--- start Extracted material ---
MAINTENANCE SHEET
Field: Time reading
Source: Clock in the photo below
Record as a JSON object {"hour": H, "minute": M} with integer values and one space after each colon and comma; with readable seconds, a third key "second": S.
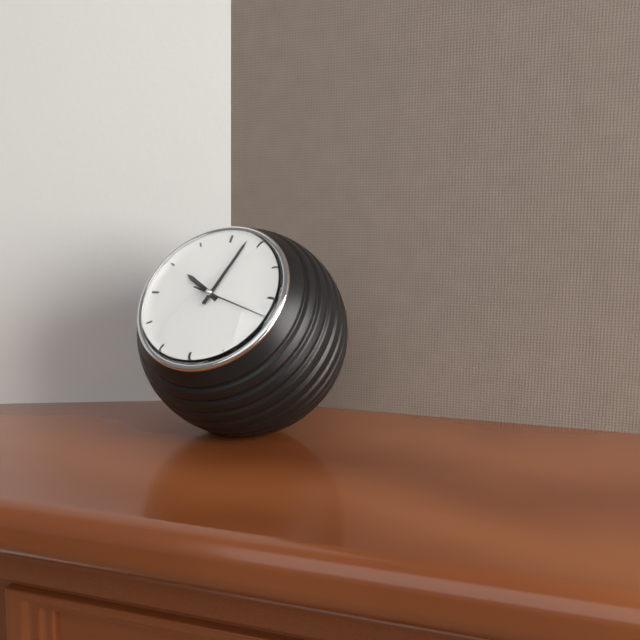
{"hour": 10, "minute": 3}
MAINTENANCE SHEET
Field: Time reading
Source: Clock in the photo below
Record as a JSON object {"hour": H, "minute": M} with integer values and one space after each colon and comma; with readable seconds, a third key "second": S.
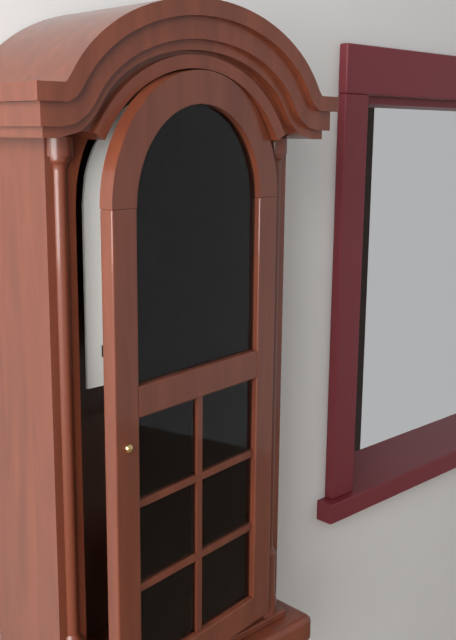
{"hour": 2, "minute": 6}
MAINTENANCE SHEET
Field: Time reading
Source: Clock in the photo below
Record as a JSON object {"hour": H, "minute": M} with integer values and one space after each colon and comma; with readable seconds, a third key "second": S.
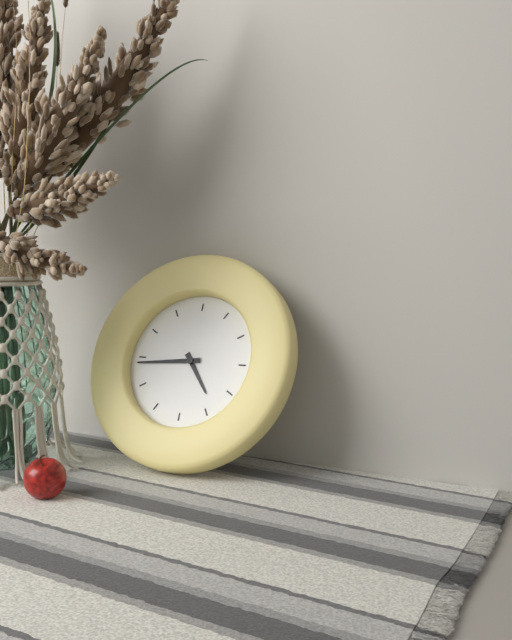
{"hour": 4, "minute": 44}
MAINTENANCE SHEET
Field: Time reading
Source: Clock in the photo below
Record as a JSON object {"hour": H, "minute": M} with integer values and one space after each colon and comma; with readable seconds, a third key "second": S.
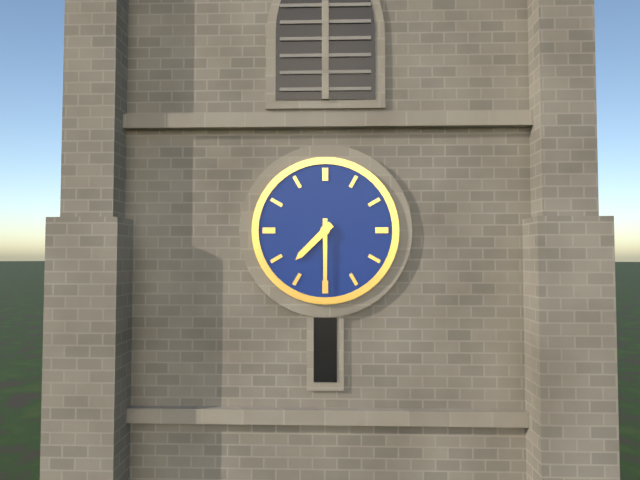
--- end Extracted material ---
Short problem
Rewrite all the lines above, substituting "SERVICE LOG" for "MAINTENANCE SHEET" and changing nothing else. Omit the pictures.

Reply to the exercise
SERVICE LOG
Field: Time reading
Source: Clock in the photo below
Record as a JSON object {"hour": H, "minute": M} with integer values and one space after each colon and comma; with readable seconds, a third key "second": S.
{"hour": 10, "minute": 3}
SERVICE LOG
Field: Time reading
Source: Clock in the photo below
Record as a JSON object {"hour": H, "minute": M} with integer values and one space after each colon and comma; with readable seconds, a third key "second": S.
{"hour": 2, "minute": 6}
SERVICE LOG
Field: Time reading
Source: Clock in the photo below
Record as a JSON object {"hour": H, "minute": M} with integer values and one space after each colon and comma; with readable seconds, a third key "second": S.
{"hour": 4, "minute": 44}
SERVICE LOG
Field: Time reading
Source: Clock in the photo below
Record as a JSON object {"hour": H, "minute": M} with integer values and one space after each colon and comma; with readable seconds, a third key "second": S.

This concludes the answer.